Te pedían la cédula como unas tres veces, te hacían preguntas aleatorias casi sin sentido –para mí claro está, como por ejemplo, en qué barrio vivo-, y hasta las huellas dactilares debías poner en un aparato casi alienígena que te hacía una copia exacta de tu mano. Todo esto sucede sin yo saber quién era la persona a entrevistar, en mi vaga memoria por esas épocas pensé que era un actor muy famoso, alguna celebridad, a lo mejor alguien muy importante en el mundo para que realicen tan ostentoso protocolo de seguridad.
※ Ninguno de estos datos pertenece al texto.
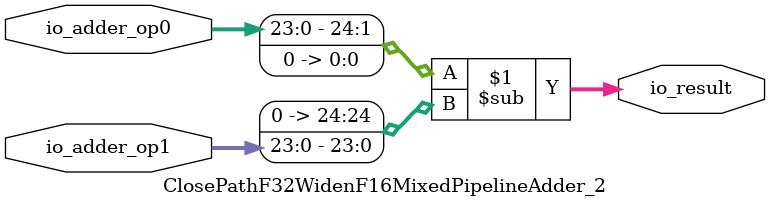
<source format=sv>
`ifndef RANDOMIZE
  `ifdef RANDOMIZE_MEM_INIT
    `define RANDOMIZE
  `endif // RANDOMIZE_MEM_INIT
`endif // not def RANDOMIZE
`ifndef RANDOMIZE
  `ifdef RANDOMIZE_REG_INIT
    `define RANDOMIZE
  `endif // RANDOMIZE_REG_INIT
`endif // not def RANDOMIZE

`ifndef RANDOM
  `define RANDOM $random
`endif // not def RANDOM

// Users can define INIT_RANDOM as general code that gets injected into the
// initializer block for modules with registers.
`ifndef INIT_RANDOM
  `define INIT_RANDOM
`endif // not def INIT_RANDOM

// If using random initialization, you can also define RANDOMIZE_DELAY to
// customize the delay used, otherwise 0.002 is used.
`ifndef RANDOMIZE_DELAY
  `define RANDOMIZE_DELAY 0.002
`endif // not def RANDOMIZE_DELAY

// Define INIT_RANDOM_PROLOG_ for use in our modules below.
`ifndef INIT_RANDOM_PROLOG_
  `ifdef RANDOMIZE
    `ifdef VERILATOR
      `define INIT_RANDOM_PROLOG_ `INIT_RANDOM
    `else  // VERILATOR
      `define INIT_RANDOM_PROLOG_ `INIT_RANDOM #`RANDOMIZE_DELAY begin end
    `endif // VERILATOR
  `else  // RANDOMIZE
    `define INIT_RANDOM_PROLOG_
  `endif // RANDOMIZE
`endif // not def INIT_RANDOM_PROLOG_

// Include register initializers in init blocks unless synthesis is set
`ifndef SYNTHESIS
  `ifndef ENABLE_INITIAL_REG_
    `define ENABLE_INITIAL_REG_
  `endif // not def ENABLE_INITIAL_REG_
`endif // not def SYNTHESIS

// Include rmemory initializers in init blocks unless synthesis is set
`ifndef SYNTHESIS
  `ifndef ENABLE_INITIAL_MEM_
    `define ENABLE_INITIAL_MEM_
  `endif // not def ENABLE_INITIAL_MEM_
`endif // not def SYNTHESIS

module ClosePathF32WidenF16MixedPipelineAdder_2(
  input  [23:0] io_adder_op0,
  input  [23:0] io_adder_op1,
  output [24:0] io_result
);

  assign io_result = 25'({io_adder_op0, 1'h0} - {1'h0, io_adder_op1});
endmodule


</source>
Hombres robustos casi gigantes regados por todos lados, gente hablando como con recelo entre ellos, personas casi estáticas analizando todo el entorno. Esperamos unos cinco o diez minutos, pero en ese tiempo todavía me daba vueltas la cabeza para tratar de por lo menos atinarle a quién podría ser, pero estaba abismado con ese ambiente tan tenso en el que se estaba, que no me daba la memoria para eso. Al rato se me acerca un señor, algo amigable él, y me pregunta que qué hago aquí, le dije que estaba trabajando, respuesta directa, como para que no le dieran más ganas de preguntar y de hecho no lo hizo.

Un chasquido de dedos puso en alerta a todas las personas que estábamos ahí, yo me fui para el puesto que me correspondía, cargué el boom –el micrófono grande- listo y preparado para hacer parte del equipo que entrevistaría a la persona enigmática hasta ahora. Primero entraron cuatro personas con chalecos, después un joven pelo rizado casi largo, dos mujeres y más hombres con chalecos, no se podía divisar el personaje hasta que llegó hasta nosotros, en ese corto trayecto lo bombardeaban con preguntas, el sólo contestaba sí, no, ahora confirmo, búsqueme, llame… órdenes, puras y simples órdenes.

Por fin llegó hasta nosotros, como es normal saludó primero al director, después a sus asistentes, por último se me acercó a mí: mucho gusto joven, Álvaro Uribe Vélez, le extendí la mano derecha, no contesté, hice un movimiento de cabeza que expresaba algo de respeto, pero lo más curioso, es que su rostro agotado que reflejaban ya algunas arrugas, no coincidían con la piel suave de sus manos, un contraste de tres segundos de nunca olvidar.

Se sentó, rápidas preguntas, rápidas respuestas, unas más extensas que otras; se puso de pie, nos volvió a dar la mano, se fue con su equipo y todo su sistema de seguridad, y caminando a un paso levemente ligero se perdió entre la gente. Ya con todos los equipos de producción recogidos, y con el deber cumplido, dirigiéndome a mí casa me pregunto, ¿cuántas decisiones ha tomado ese hombre con la misma mano que me extendió? ¿qué personas se han visto afectadas o beneficiadas con cualquier ademán que hayan realizado sus dedos? digamos que ambos tuvimos suerte en ese mismo saludo, menos mal que los pensamientos no se transmiten estrechándose las manos, así yo no tendría la mente confundida con esa conciencia que lo acompaña.